Book Notes: Palm Sunday by Kurt Vonnegut



Kurt Vonnegut is, I suspect by anyone's standards, an unusual writer. His novels, such as the famous Slaughterhouse Five reveal a man whose view of life though a somewhat warped lens, is transmitted to the reader via an idiosyncratic use of language.

Billed as an 'Autobiographical Collage', Palm Sunday, is an anthology of Vonnegut's shorter writings, articles, papers and speeches, gathered together under various headings and bound. Vonnegut writes with verve, wit, humour, and sarcasm as bitter as bitter. He writes of family history, America, of obscenity and censorship, of family, mental illness, of divorce and his lifelong love-hate (but mostly hate) relationship with religion. "I have six children", writes Vonnegut, "which is far too many for an atheist!" yet in the final chapter he contortedly describes himself as a "Christ-worshipping agnostic." His discussions of all things Christian are uniformly ill-informed, and deliberately and provocatively so, as he later all but admits many of his barbed comments are aimed at his Christian ex-wife! Yet despite my disagreements with his conclusions, the cunning way in which he sets up the propositions of his opponents, extends them ad absurdum only to sarcastically give them an approving nod, does hugely entertain.

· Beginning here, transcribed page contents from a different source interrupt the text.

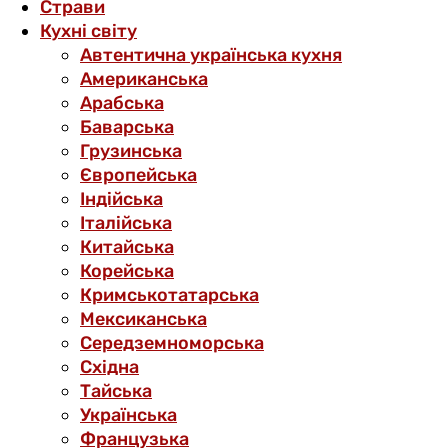
Страви
Кухні світу
Автентична українська кухня
Американська
Арабська
Баварська
Грузинська
Європейська
Індійська
Італійська
Китайська
Корейська
Кримськотатарська
Мексиканська
Середземноморська
Східна
Тайська
Українська
Французька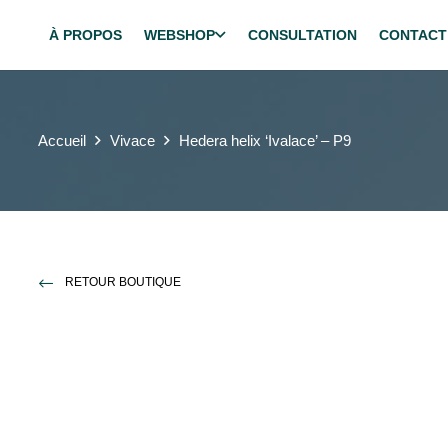
À PROPOS
WEBSHOP
CONSULTATION
CONTACT
Accueil
Vivace
Hedera helix ‘Ivalace’ – P9
RETOUR BOUTIQUE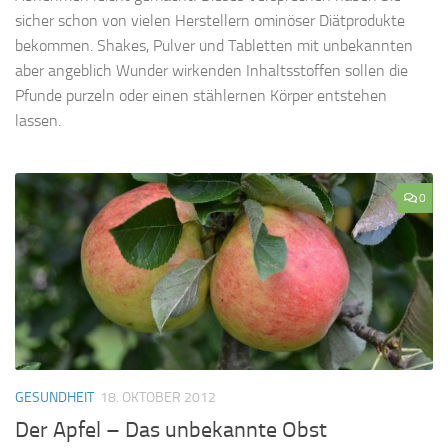
sicher schon von vielen Herstellern ominöser Diätprodukte
bekommen. Shakes, Pulver und Tabletten mit unbekannten
aber angeblich Wunder wirkenden Inhaltsstoffen sollen die
Pfunde purzeln oder einen stählernen Körper entstehen
lassen.
0
GESUNDHEIT
18. OKTOBER 2012
Der Apfel – Das unbekannte Obst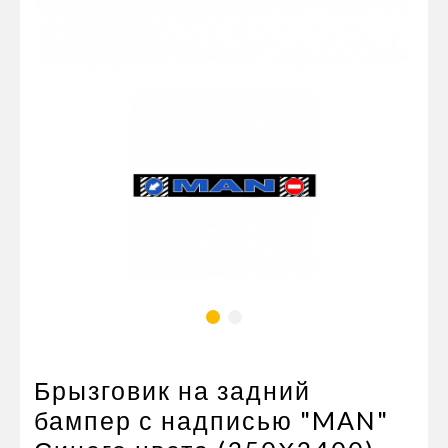
Пневматические соединения
Запчасти
Инструменты
Оснащение прицепов
Автономное отопление и
кондиционировани
Стяжные ремни и тросы
Брызговик на задний
бампер с надписью "MAN"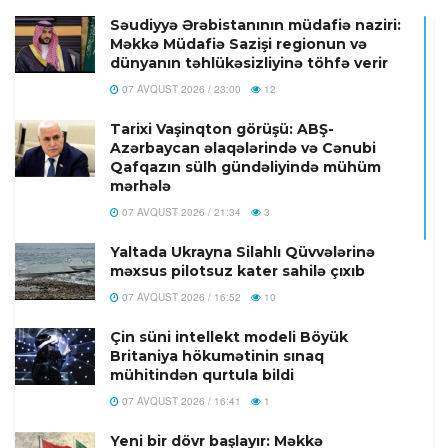
Səudiyyə Ərəbistanının müdafiə naziri:
Məkkə Müdafiə Sazişi regionun və
dünyanın təhlükəsizliyinə töhfə verir
07 AVQUST 2026 / 23:00
12
Tarixi Vaşinqton görüşü: ABŞ-
Azərbaycan əlaqələrində və Cənubi
Qafqazın sülh gündəliyində mühüm
mərhələ
07 AVQUST 2026 / 21:34
3
Yaltada Ukrayna Silahlı Qüvvələrinə
məxsus pilotsuz kater sahilə çıxıb
07 AVQUST 2026 / 16:52
10
Çin süni intellekt modeli Böyük
Britaniya hökumətinin sınaq
mühitindən qurtula bildi
07 AVQUST 2026 / 16:41
1
Yeni bir dövr başlayır: Məkkə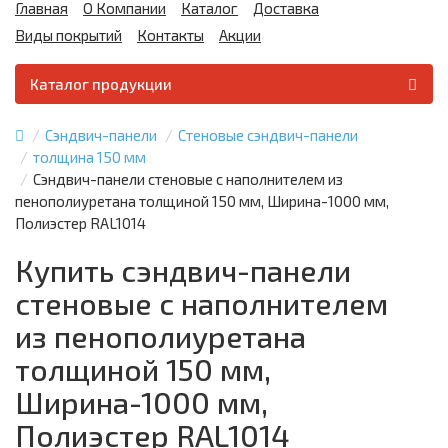
Главная
О Компании
Каталог
Доставка
Виды покрытий
Контакты
Акции
Каталог продукции
Сэндвич-панели
Стеновые сэндвич-панели
толщина 150 мм
Сэндвич-панели стеновые с наполнителем из
пенополиуретана толщиной 150 мм, Ширина-1000 мм,
Полиэстер RAL1014
Купить сэндвич-панели
стеновые с наполнителем
из пенополиуретана
толщиной 150 мм,
Ширина-1000 мм,
Полиэстер RAL1014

I don' t imagine that if I had ever met him I would have agreed with him, but I think I might have liked him.

In one strange passage, Vonnegut conducts an interview with himself. It begins like this:

INTERVIEWER: You are a veteran of the 2nd World War?
VONNEGUT: Yes. I want a military funeral when I die - the bugler, the flag on he casket, the ceremonial firing squad, the hallowed ground.
INTERVIEWER: Why?
VONNEGUT: It will be a way of achieving what I've always wanted more than anything - something I could have had, if only I'd managed to get myself killed in the war.
INTERVIEWER: Which is-?
VONNEGUT: The unqualified approval of my community.
INTERVIEWER: You don't feel you have that now?
VONNEGUT: My relatives say that they are glad that I am rich, but that they simply cannot read me. (p84-5)

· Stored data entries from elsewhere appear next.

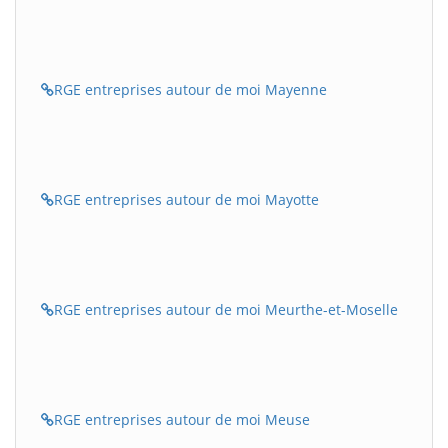
RGE entreprises autour de moi Mayenne
RGE entreprises autour de moi Mayotte
RGE entreprises autour de moi Meurthe-et-Moselle
RGE entreprises autour de moi Meuse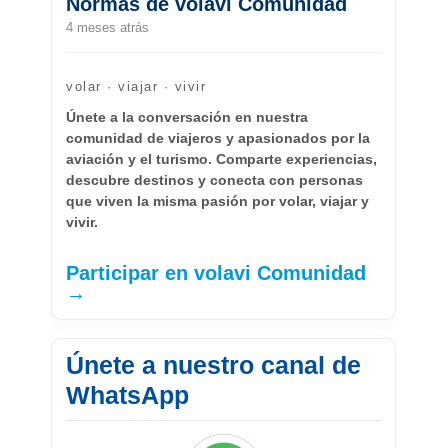
Normas de volavi Comunidad
4 meses atrás
volar · viajar · vivir
Únete a la conversación en nuestra
comunidad de viajeros y apasionados por la
aviación y el turismo. Comparte experiencias,
descubre destinos y conecta con personas
que viven la misma pasión por volar, viajar y
vivir.
Participar en volavi Comunidad
→
Únete a nuestro canal de
WhatsApp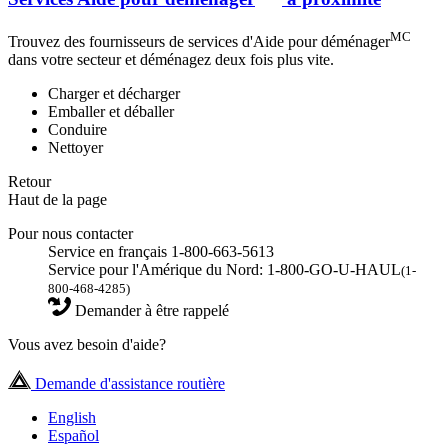
MC
Trouvez des fournisseurs de services d'Aide pour déménager
dans votre secteur et déménagez deux fois plus vite.
Charger et décharger
Emballer et déballer
Conduire
Nettoyer
Retour
Haut de la page
Pour nous contacter
Service en français 1-800-663-5613
Service pour l'Amérique du Nord: 1-800-GO-U-HAUL
(1-
800-468-4285)
Demander à être rappelé
Vous avez besoin d'aide?
Demande d'assistance routière
English
Español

In this anthology, Vonnegut demonstrates that he can be in equal measures, witty and appalling, brilliant and crass, insightful and vulgar; as he explores his warped take on life (and death). If any reader of this post is as anally retentive pedantic as the author of Eats Shoots and Leaves, they will be screaming about the lack of a comma in the title, "Oh Dear Kurt". They will be wanting to know if I meant, "Oh dear, Kurt" gently lamenting all that is bitter, profane, unthought-through and anti-Christian in it. Or, wondering if I meant "Oh, dear Kurt" celebrating all that is sparkling with life, wit, humanity and insight.